Fans once fell for Eric Dane as Grey’s Anatomy‘s handsome Dr. Mark Sloan, a.k.a. McSteamy, and they followed his heroic exploits as Tom Chandler on The Last Ship — but now he’s taking a step to the dark side.

On HBO’s boundary-pushing EuphoriaDane plays Cal Jacobs, a married man with a secret. The explicit series makes no bones about pushing the envelope, and in the pilot, which premiered Sunday night, Dane’s character courted controversy by committing statutory rape with a 17-year-old trans girl, Jules (newcomer Hunter Schafer, 20).

The scene features full-frontal nudity and fully erect male genitalia, which required the presence of an intimacy expert on set. “Those scenes are very difficult to shoot,” Dane tells EW. “It helps to have one voice in your ear. One voice that you can express your feelings to, and somebody that is an advocate for the actors. It just simplifies a lot of things and makes for a safe and comfortable environment while shooting something that is fairly uncomfortable to shoot. And certainly, the stuff that we did in the pilot is no exception. It’s a pretty intense scene.”

Series creator Sam Levinson already noted the appendage on display is a prosthetic, which Dane confirms. Though, he says he was up for anything that served the story. “I’m willing to do anything that’s critical to the story and crucial to creating a very real and truthful feel to how the story is gonna go down,” he reflects. “I just don’t see how you shoot a scene like that without showing nudity. And, you know, it kind of matches the stakes. The stakes are so high, you can’t hold anything back, really.”

Dane says he was willing to bare it all for an isolated shot, but they ultimately used a prosthetic for all scenes. “Using a prosthetic is sort of protocol. It’s protocol and it’s also very considerate to your scene partner,” he elaborates. “There was one isolated shot that I suggested, ‘Look if it makes more sense to not use a prosthetic, I’m willing to go there.’ At the end of the day, because of the context, we decided that the prosthetic was the way to go, and we came to that decision as a group.”

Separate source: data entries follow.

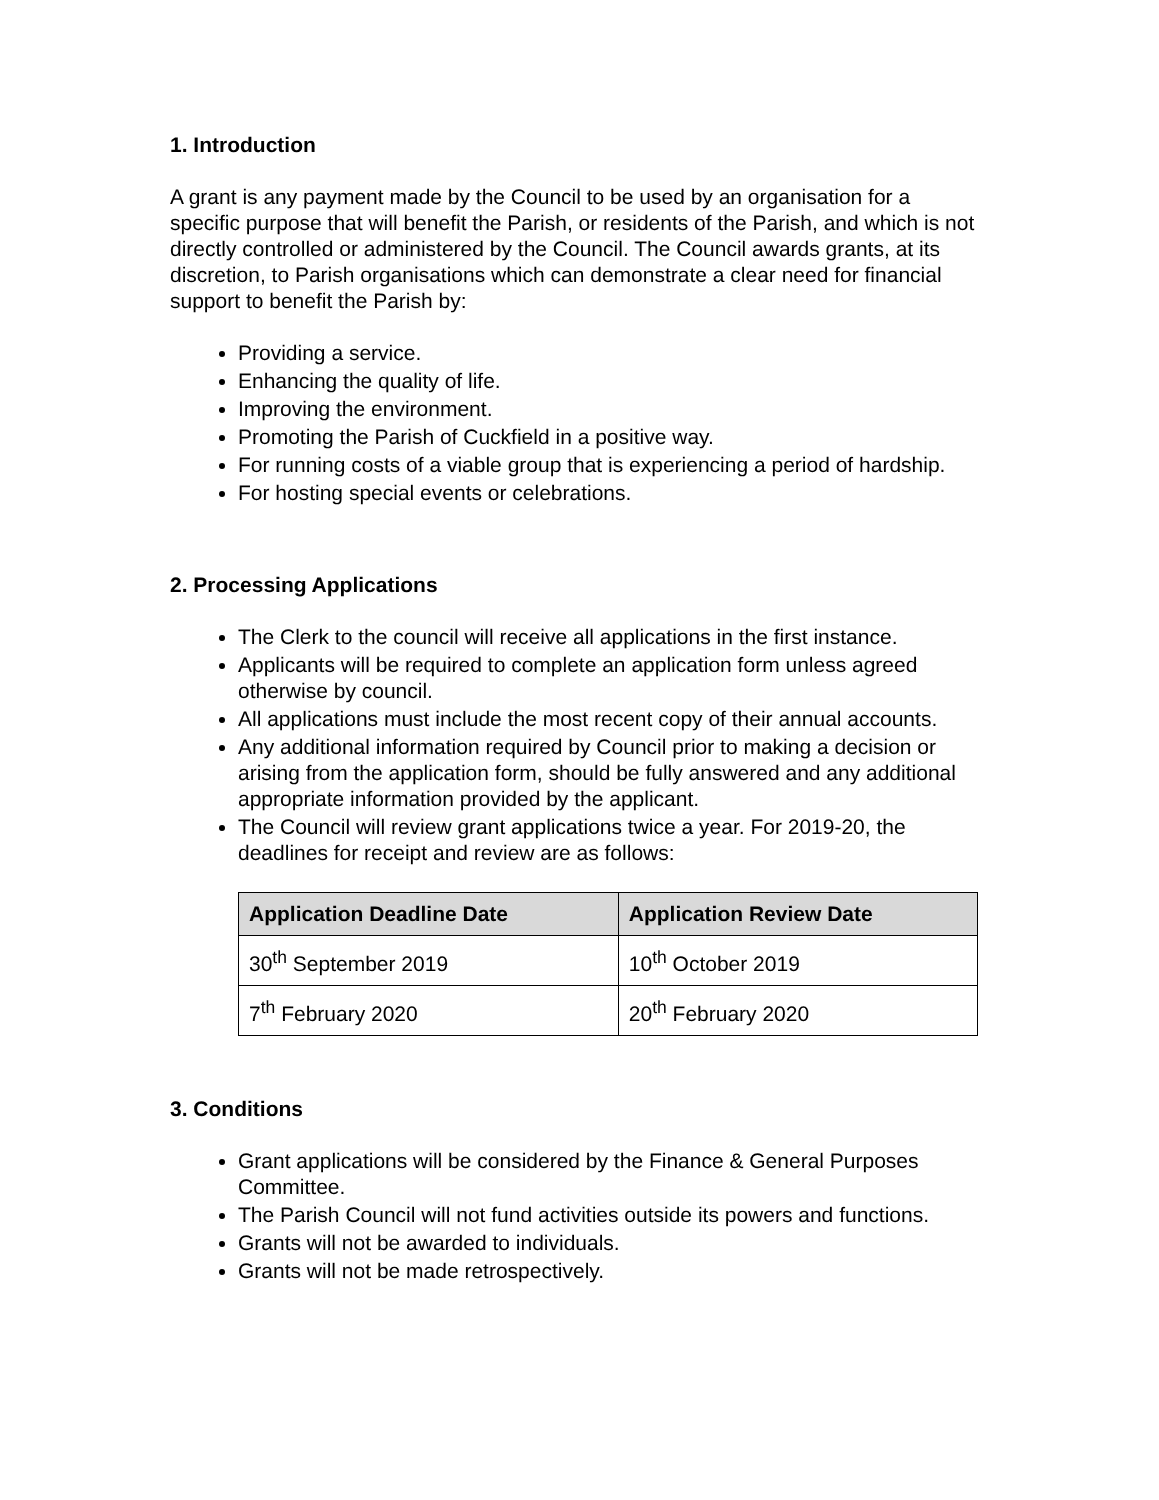1. Introduction
A grant is any payment made by the Council to be used by an organisation for a specific purpose that will benefit the Parish, or residents of the Parish, and which is not directly controlled or administered by the Council. The Council awards grants, at its discretion, to Parish organisations which can demonstrate a clear need for financial support to benefit the Parish by:
Providing a service.
Enhancing the quality of life.
Improving the environment.
Promoting the Parish of Cuckfield in a positive way.
For running costs of a viable group that is experiencing a period of hardship.
For hosting special events or celebrations.
2. Processing Applications
The Clerk to the council will receive all applications in the first instance.
Applicants will be required to complete an application form unless agreed otherwise by council.
All applications must include the most recent copy of their annual accounts.
Any additional information required by Council prior to making a decision or arising from the application form, should be fully answered and any additional appropriate information provided by the applicant.
The Council will review grant applications twice a year. For 2019-20, the deadlines for receipt and review are as follows:
| Application Deadline Date | Application Review Date |
| --- | --- |
| 30<sup>th</sup> September 2019 | 10<sup>th</sup> October 2019 |
| 7<sup>th</sup> February 2020 | 20<sup>th</sup> February 2020 |
3. Conditions
Grant applications will be considered by the Finance & General Purposes Committee.
The Parish Council will not fund activities outside its powers and functions.
Grants will not be awarded to individuals.
Grants will not be made retrospectively.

The role requires (and exposes) a lot more of Dane than audiences might be accustomed to, but that was exactly his intention. “I just got tired of playing characters that appear to be the right fit,” he says. “Sam [Levinson] is such a strong writer. He’s got such a unique and articulate vision. I felt like if I were going to play a role like this, then I was in really good hands.”

“I read the pilot and it was wonderfully written and it was fresh and it was unique and it was unapologetic, and at this point in my career I need to do something different,” Dane adds. “Who wants to see me play the same guy over and over again?”

As for how audiences, particularly parents and teens, might react to the explicit content, Dane says the show is about being real about life today. “To a degree, this is a cautionary tale,” he reflects. “It’s certainly not a love letter to drugs or drug addiction, but as a cautionary tale, these are some pretty realistic circumstances and how these kids are navigating them is probably how a lot of kids today are going to navigate them.” He adds that he would’ve loved to have a show as frank and honest as this on air when he was a teenager.

“The show provides no-nonsense optics on what it means to be a teenager today – drug addiction, personal conflict. When you’re tackling issues like that you do it a disservice to not be truthful about it,” Dane says. “You can’t sugarcoat stuff like this. I believe that people now are more open to things like drug addiction and sexuality and mental health issues. Thank God there’s been sort of an open dialogue about it for the last few years.”

As for what lies ahead for Cal, who was revealed to be the parent of one of Jules’s classmates by the end of the pilot, Dane promises, “more will be revealed.” Teasing what’s ahead he says, “It absolutely evolves. After the first four episodes, you get a pretty good idea of where Cal sits in the big picture.”

Euphoria airs Sundays at 10 p.m. on HBO.